Text for analysis:
========
This file is free software; as a special exception the author gives
unlimited permission to copy and/or distribute it, with or without
modifications, as long as this notice is preserved.
This file is distributed in the hope that it will be useful, but
WITHOUT ANY WARRANTY, to the extent permitted by law; without even the
implied warranty of MERCHANTABILITY or FITNESS FOR A PARTICULAR PURPOSE.
Intro
-----
GnuPG is GNU's tool for secure communication and data storage.
It can be used to encrypt data and to create digital signatures.
It includes an advanced key management facility and is compliant
with the proposed OpenPGP Internet standard as described in RFC2440.
GnuPG works best on GNU/Linux or *BSD systems. Most other Unices
are also supported but are not as well tested as the Free Unices.
See http://www.gnupg.org/download/supported_systems.html for a
list of systems which are known to work.
See the file COPYING for copyright and warranty information.
Because GnuPG does not use use any patented algorithms it is not
by default fully compatible with PGP 2.x, which uses the patented
IDEA algorithm. See http://www.gnupg.org/why-not-idea.html for
more information on this subject, including what to do if you are
legally entitled to use IDEA.
The default algorithms are DSA and ElGamal, but RSA is also
supported. ElGamal for signing is available, but because of the
larger size of such signatures it is strongly deprecated (Please
note that the GnuPG implementation of ElGamal signatures is *not*
insecure). Symmetric algorithms are: AES, 3DES, Blowfish, CAST5
and Twofish. Digest algorithms available are MD5, RIPEMD/160,
SHA-1, SHA-256, SHA-384, and SHA-512. Compression algorithms
available are ZIP and ZLIB.
Installation
------------
Please read the file INSTALL and the sections in this file
related to the installation. Here is a quick summary:
1) Check that you have unmodified sources. See below on how to do
this. Don't skip it - this is an important step!
2) Unpack the tarball. With GNU tar you can do it this way:
"tar xzvf gnupg-x.y.z.tar.gz"
3) "cd gnupg-x.y.z"
4) "./configure"
5) "make"
6) "make install"
7) You end up with a "gpg" binary in /usr/local/bin.
8) To avoid swapping out of sensitive data, you can install "gpg"
setuid root. If you don't do so, you may want to add the
option "no-secmem-warning" to ~/.gnupg/gpg.conf
How to Verify the Source
------------------------
In order to check that the version of GnuPG which you are going to
install is an original and unmodified one, you can do it in one of
the following ways:
a) If you already have a trusted Version of GnuPG installed, you
can simply check the supplied signature:
$ gpg --verify gnupg-x.y.z.tar.gz.asc
This checks that the detached signature gnupg-x.y.z.tar.gz.asc
is indeed a a signature of gnupg-x.y.z.tar.gz. The key used to
create this signature is:
"pub 1024D/57548DCD 1998-07-07 Werner Koch (gnupg sig) <dd9jn@gnu.org>"
If you do not have this key, you can get it from the source in
the file doc/samplekeys.asc (use "gpg --import doc/samplekeys.asc"
to add it to the keyring) or from any keyserver. You have to
make sure that this is really the key and not a faked one. You
can do this by comparing the output of:
$ gpg --fingerprint 0x57548DCD
with the fingerprint published elsewhere.
Please note, that you have to use an old version of GnuPG to
do all this stuff. *Never* use the version which you are going
to check!
========
Given records:

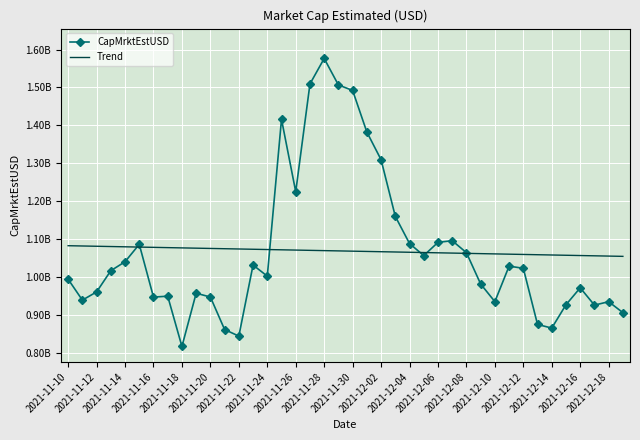

What are all the series names shown in the legend?

CapMrktEstUSD, Trend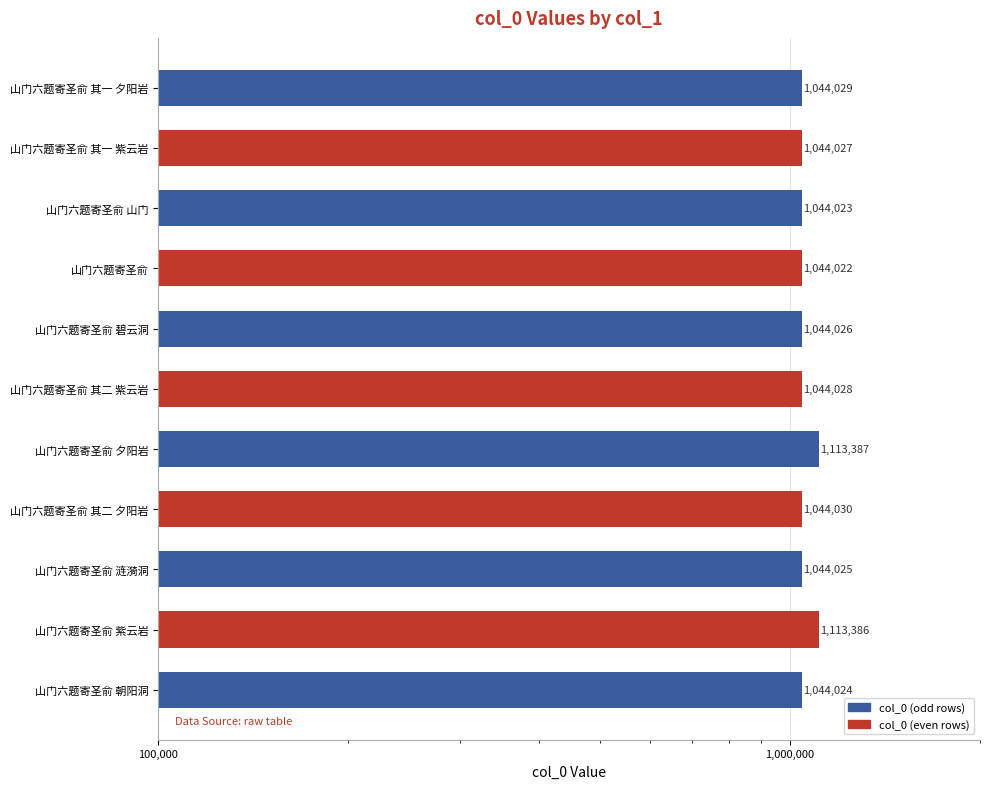

How many categories are shown in the chart?

11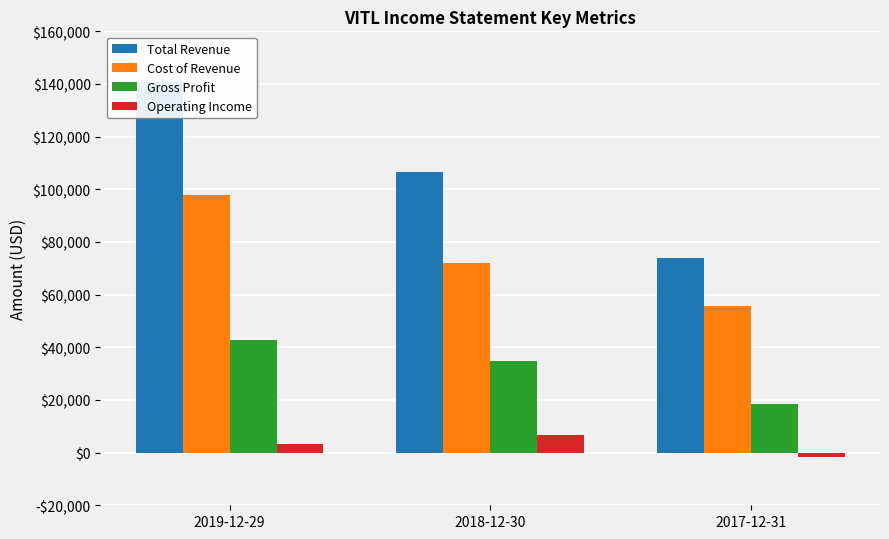

Reading left to right, list all the values displayed in this chart.

Total Revenue: 140700	106700	74000
Cost of Revenue: 97900	71900	55600
Gross Profit: 42900	34800	18400
Operating Income: 3300	6800	-1600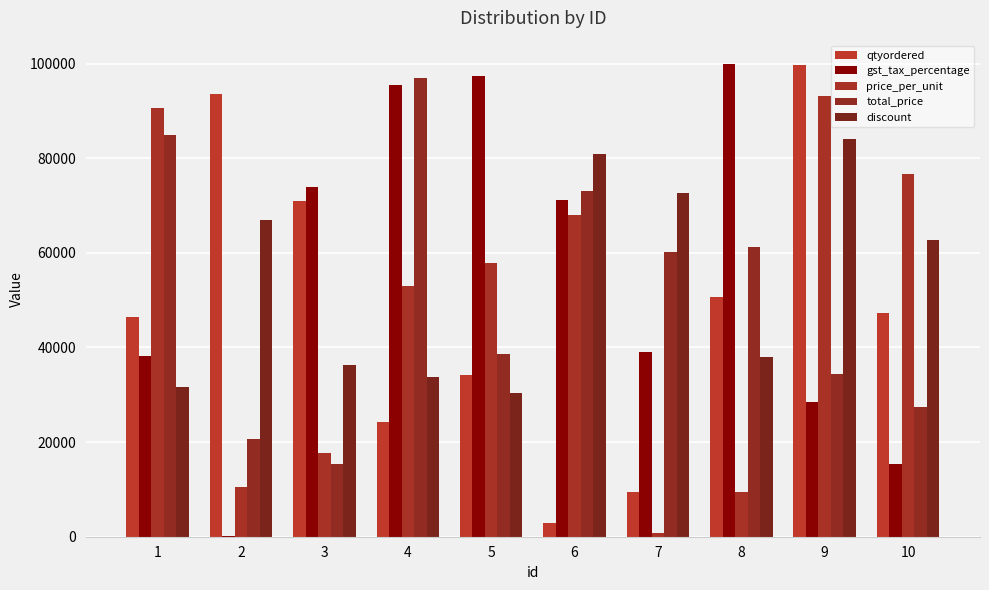

How many groups of bars are there?

10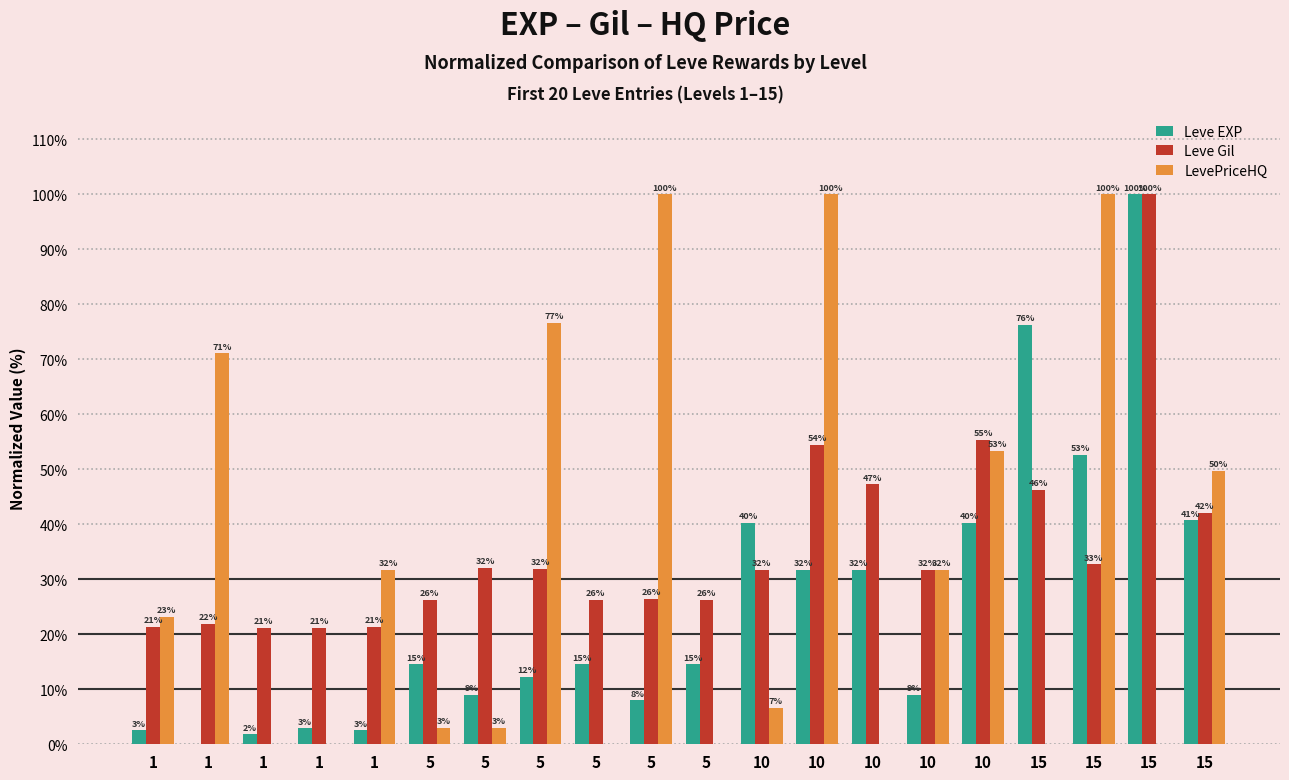

Is it true that Leve Gil equals 31.3 at 1?

False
========
What to work on:
**A)** Which compression algorithms does the GnuPG text list as available?
**B)** Rewrite the passage of the GnuPG text between "This file is distributed" and "described in RFC2440.", inclusive, putting "electronic signatures" in place of "digital signatures".

Responses to the exercise:
**A)** ZIP and ZLIB.

**B)**
This file is distributed in the hope that it will be useful, but
WITHOUT ANY WARRANTY, to the extent permitted by law; without even the
implied warranty of MERCHANTABILITY or FITNESS FOR A PARTICULAR PURPOSE.
Intro
-----
GnuPG is GNU's tool for secure communication and data storage.
It can be used to encrypt data and to create electronic signatures.
It includes an advanced key management facility and is compliant
with the proposed OpenPGP Internet standard as described in RFC2440.